*** ENTRIES SHOWN Section Begins ***
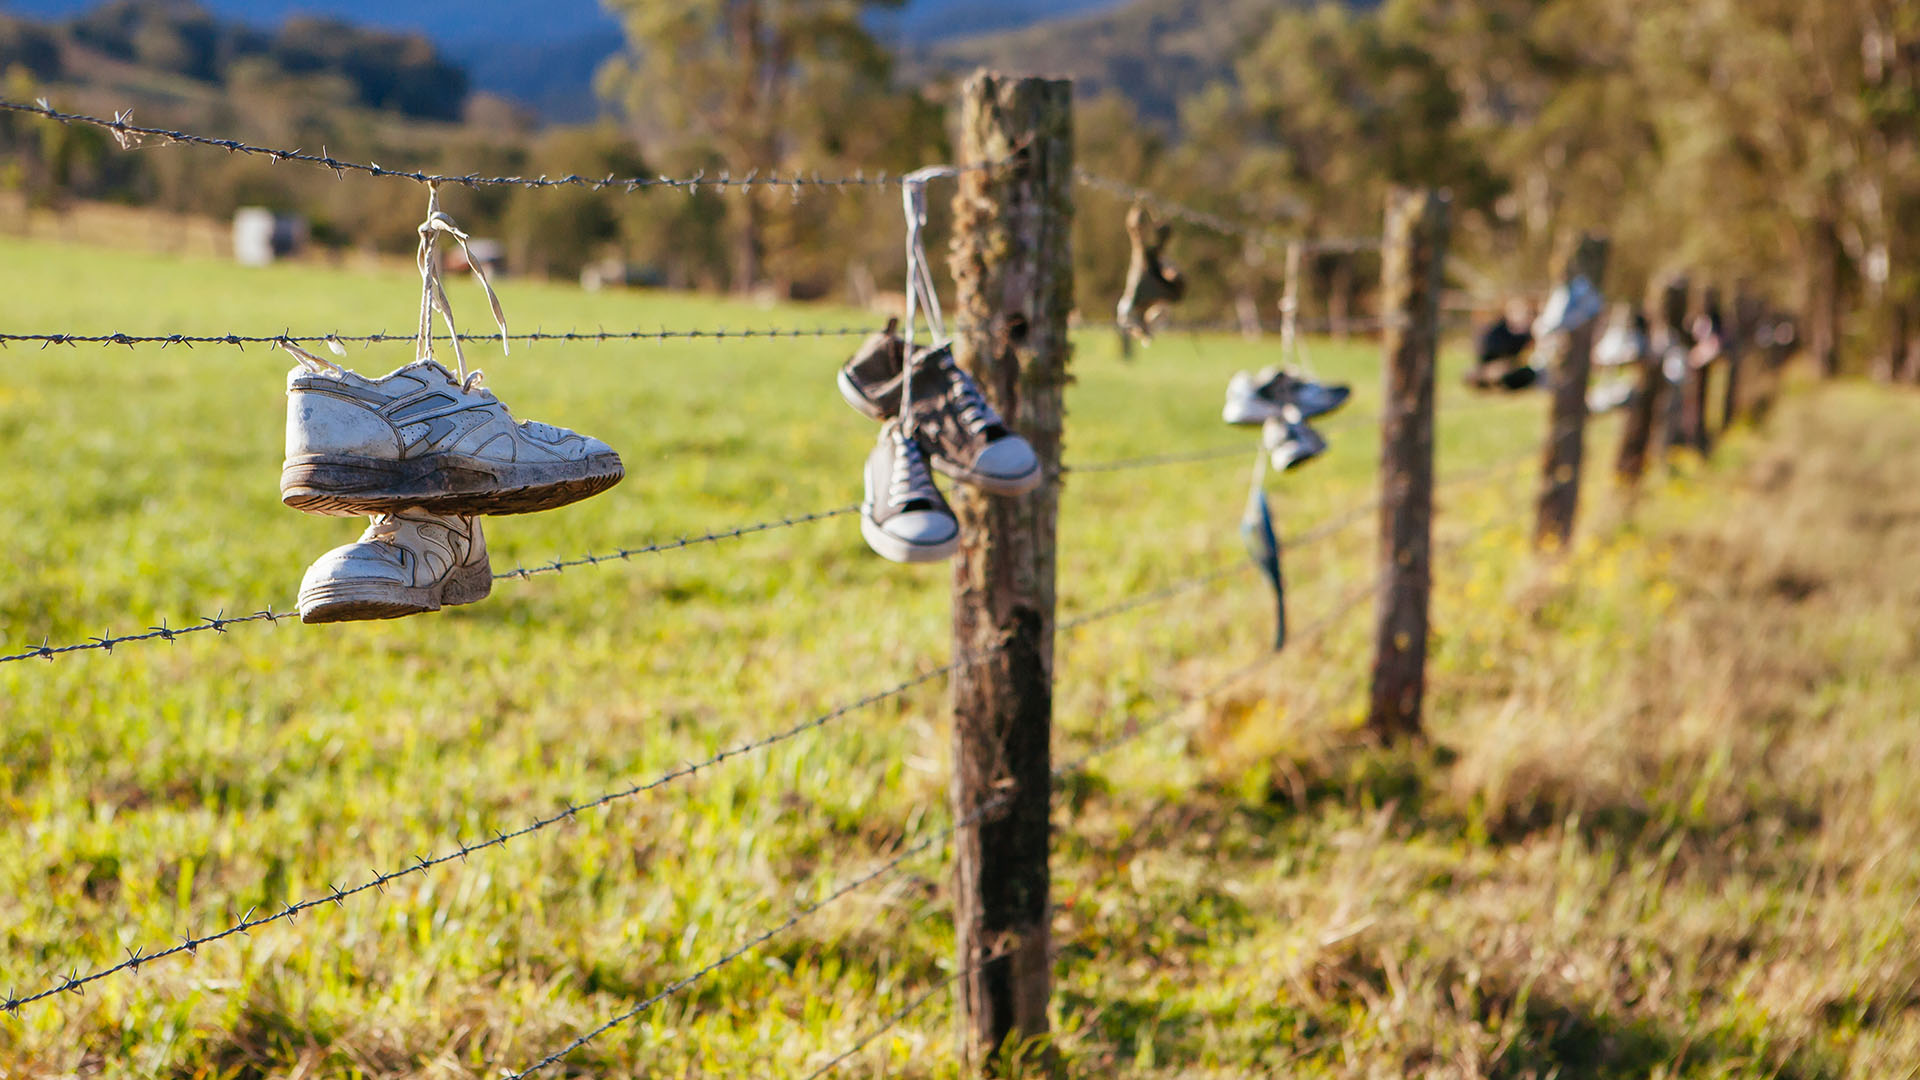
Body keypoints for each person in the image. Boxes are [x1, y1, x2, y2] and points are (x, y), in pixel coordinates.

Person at [1468, 298, 1540, 390]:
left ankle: (1495, 382)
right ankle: (1490, 381)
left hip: (1512, 369)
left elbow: (1527, 359)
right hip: (1492, 367)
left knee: (1529, 374)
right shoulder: (1497, 330)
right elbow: (1488, 354)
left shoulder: (1527, 335)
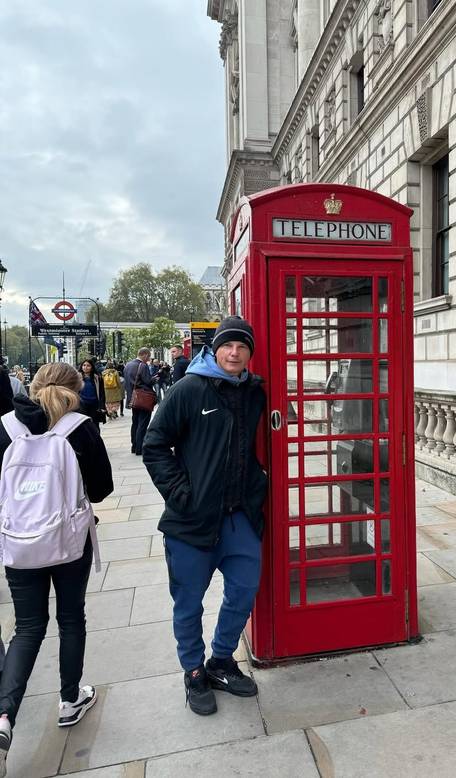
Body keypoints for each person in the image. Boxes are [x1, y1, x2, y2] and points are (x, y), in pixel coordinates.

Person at [143, 316, 267, 716]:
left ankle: (222, 660)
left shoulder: (254, 392)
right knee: (188, 602)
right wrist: (181, 493)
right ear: (214, 350)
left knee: (244, 591)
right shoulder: (187, 390)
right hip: (192, 521)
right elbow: (155, 444)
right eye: (228, 345)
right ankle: (194, 672)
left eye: (242, 347)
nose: (234, 353)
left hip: (240, 517)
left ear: (250, 352)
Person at [0, 362, 114, 777]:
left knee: (28, 627)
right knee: (70, 618)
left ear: (31, 386)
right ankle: (69, 700)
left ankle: (3, 718)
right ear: (77, 387)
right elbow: (103, 488)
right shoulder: (79, 427)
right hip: (68, 542)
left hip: (19, 545)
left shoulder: (6, 426)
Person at [123, 347, 156, 456]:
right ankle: (140, 448)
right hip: (143, 398)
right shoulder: (143, 365)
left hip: (133, 398)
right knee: (143, 423)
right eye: (149, 355)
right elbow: (147, 381)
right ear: (145, 354)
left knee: (135, 422)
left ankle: (134, 446)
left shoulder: (128, 365)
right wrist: (155, 378)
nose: (149, 358)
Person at [77, 359, 105, 431]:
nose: (85, 367)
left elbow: (102, 392)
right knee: (84, 425)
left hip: (94, 405)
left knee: (95, 425)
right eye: (84, 365)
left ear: (92, 367)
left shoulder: (97, 377)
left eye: (88, 365)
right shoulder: (77, 377)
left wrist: (102, 406)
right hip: (82, 404)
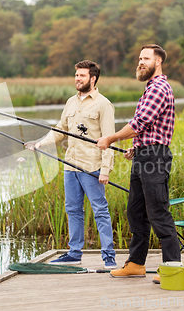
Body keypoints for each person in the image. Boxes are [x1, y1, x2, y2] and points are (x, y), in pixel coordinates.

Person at [96, 44, 180, 281]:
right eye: (139, 58)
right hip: (145, 155)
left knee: (158, 213)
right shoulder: (150, 87)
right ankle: (136, 263)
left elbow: (139, 123)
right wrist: (137, 147)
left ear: (158, 62)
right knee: (136, 212)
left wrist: (110, 138)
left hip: (154, 159)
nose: (140, 62)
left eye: (146, 59)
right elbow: (147, 129)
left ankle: (173, 269)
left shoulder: (158, 88)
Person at [25, 60, 117, 269]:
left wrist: (105, 170)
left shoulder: (104, 104)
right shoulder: (70, 102)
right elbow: (60, 129)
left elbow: (108, 139)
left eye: (82, 76)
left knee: (100, 210)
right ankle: (74, 253)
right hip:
*** ENTRIES SHOWN Section Ends ***
GOAL OF THE EXERCISE: Take the lines of the material above from the first through the one containing "left ankle: (173, 269)", both included, and print them exactly without the pictures.

ANSWER SECTION:
Body keypoints for each person in the image. Boxes are [x1, y1, x2, y2] and points are (x, y), in pixel coordinates.

Person at [1468, 298, 1540, 390]:
left ankle: (1495, 382)
right ankle: (1490, 381)
left hip: (1512, 369)
left elbow: (1527, 359)
right hip: (1492, 367)
left knee: (1529, 374)
right shoulder: (1497, 330)
right elbow: (1488, 354)
left shoulder: (1527, 335)
Body keypoints for each person in the image. Boxes are [x1, y1, x2, y2] and points are (x, y), in pixel coordinates.

Person at [143, 316, 267, 716]:
left ankle: (222, 660)
left shoulder: (254, 392)
right knee: (188, 602)
right wrist: (181, 493)
right ear: (214, 350)
left knee: (244, 591)
right shoulder: (187, 390)
right hip: (192, 521)
right elbow: (155, 444)
right eye: (228, 345)
right ankle: (194, 672)
left eye: (242, 347)
nose: (234, 353)
left hip: (240, 517)
left ear: (250, 352)
Person at [0, 362, 114, 777]:
left knee: (28, 627)
right knee: (70, 618)
left ear: (31, 386)
right ankle: (69, 700)
left ankle: (3, 718)
right ear: (77, 387)
right elbow: (103, 488)
right shoulder: (79, 427)
right hip: (68, 542)
left hip: (19, 545)
left shoulder: (6, 426)
Person at [123, 347, 156, 456]:
right ankle: (140, 448)
right hip: (143, 398)
right shoulder: (143, 365)
left hip: (133, 398)
right knee: (143, 423)
right eye: (149, 355)
right elbow: (147, 381)
right ear: (145, 354)
left knee: (135, 422)
left ankle: (134, 446)
left shoulder: (128, 365)
right wrist: (155, 378)
nose: (149, 358)
Person at [77, 359, 105, 431]:
nose: (85, 367)
left elbow: (102, 392)
right knee: (84, 425)
left hip: (94, 405)
left knee: (95, 425)
right eye: (84, 365)
left ear: (92, 367)
left shoulder: (97, 377)
left eye: (88, 365)
right shoulder: (77, 377)
left wrist: (102, 406)
right hip: (82, 404)
Body keypoints for each person in the image. Boxes are [x1, y1, x2, y2] and points are (x, y), in pixel coordinates.

Person at [96, 44, 180, 281]:
right eye: (139, 58)
right hip: (145, 155)
left knee: (158, 213)
right shoulder: (150, 87)
right ankle: (136, 263)
left elbow: (139, 123)
right wrist: (137, 147)
left ear: (158, 62)
right knee: (136, 212)
left wrist: (110, 138)
left hip: (154, 159)
nose: (140, 62)
left eye: (146, 59)
right elbow: (147, 129)
left ankle: (173, 269)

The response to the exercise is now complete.